§ What you need to do:
In the records that follow, find each line with the word "depth" and copy it.

Saved data entries

::::::::::

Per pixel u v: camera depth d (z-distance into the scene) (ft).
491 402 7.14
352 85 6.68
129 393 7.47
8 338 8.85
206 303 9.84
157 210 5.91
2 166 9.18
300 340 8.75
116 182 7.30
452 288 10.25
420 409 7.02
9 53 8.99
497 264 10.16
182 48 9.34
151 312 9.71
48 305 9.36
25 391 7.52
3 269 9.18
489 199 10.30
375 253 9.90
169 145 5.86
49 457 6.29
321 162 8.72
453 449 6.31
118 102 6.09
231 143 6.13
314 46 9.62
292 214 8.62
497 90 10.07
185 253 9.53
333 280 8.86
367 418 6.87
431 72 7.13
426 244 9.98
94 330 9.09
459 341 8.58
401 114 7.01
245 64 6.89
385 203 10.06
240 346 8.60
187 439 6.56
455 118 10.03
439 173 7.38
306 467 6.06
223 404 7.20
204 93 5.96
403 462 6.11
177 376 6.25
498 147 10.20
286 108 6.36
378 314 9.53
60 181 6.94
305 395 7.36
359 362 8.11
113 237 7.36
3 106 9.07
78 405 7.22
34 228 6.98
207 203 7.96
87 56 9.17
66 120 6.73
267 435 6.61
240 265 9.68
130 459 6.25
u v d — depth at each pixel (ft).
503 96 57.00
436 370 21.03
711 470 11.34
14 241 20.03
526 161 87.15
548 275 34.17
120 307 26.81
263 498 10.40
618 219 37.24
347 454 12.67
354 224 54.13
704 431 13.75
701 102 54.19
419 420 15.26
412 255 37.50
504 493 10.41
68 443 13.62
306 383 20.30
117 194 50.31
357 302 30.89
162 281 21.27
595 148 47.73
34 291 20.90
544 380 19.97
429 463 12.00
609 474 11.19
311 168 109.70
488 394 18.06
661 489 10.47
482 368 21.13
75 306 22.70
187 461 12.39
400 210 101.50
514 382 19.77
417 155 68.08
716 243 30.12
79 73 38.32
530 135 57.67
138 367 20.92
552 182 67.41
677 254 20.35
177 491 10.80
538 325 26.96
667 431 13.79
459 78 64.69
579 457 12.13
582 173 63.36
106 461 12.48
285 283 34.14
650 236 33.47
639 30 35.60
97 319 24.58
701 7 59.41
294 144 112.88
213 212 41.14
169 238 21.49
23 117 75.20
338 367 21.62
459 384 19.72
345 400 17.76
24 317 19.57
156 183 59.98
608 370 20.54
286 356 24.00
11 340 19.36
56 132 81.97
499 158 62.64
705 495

::::::::::

§ Response to the exercise:
Per pixel u v: camera depth d (z-distance into the scene) (ft).
u v d — depth at each pixel (ft).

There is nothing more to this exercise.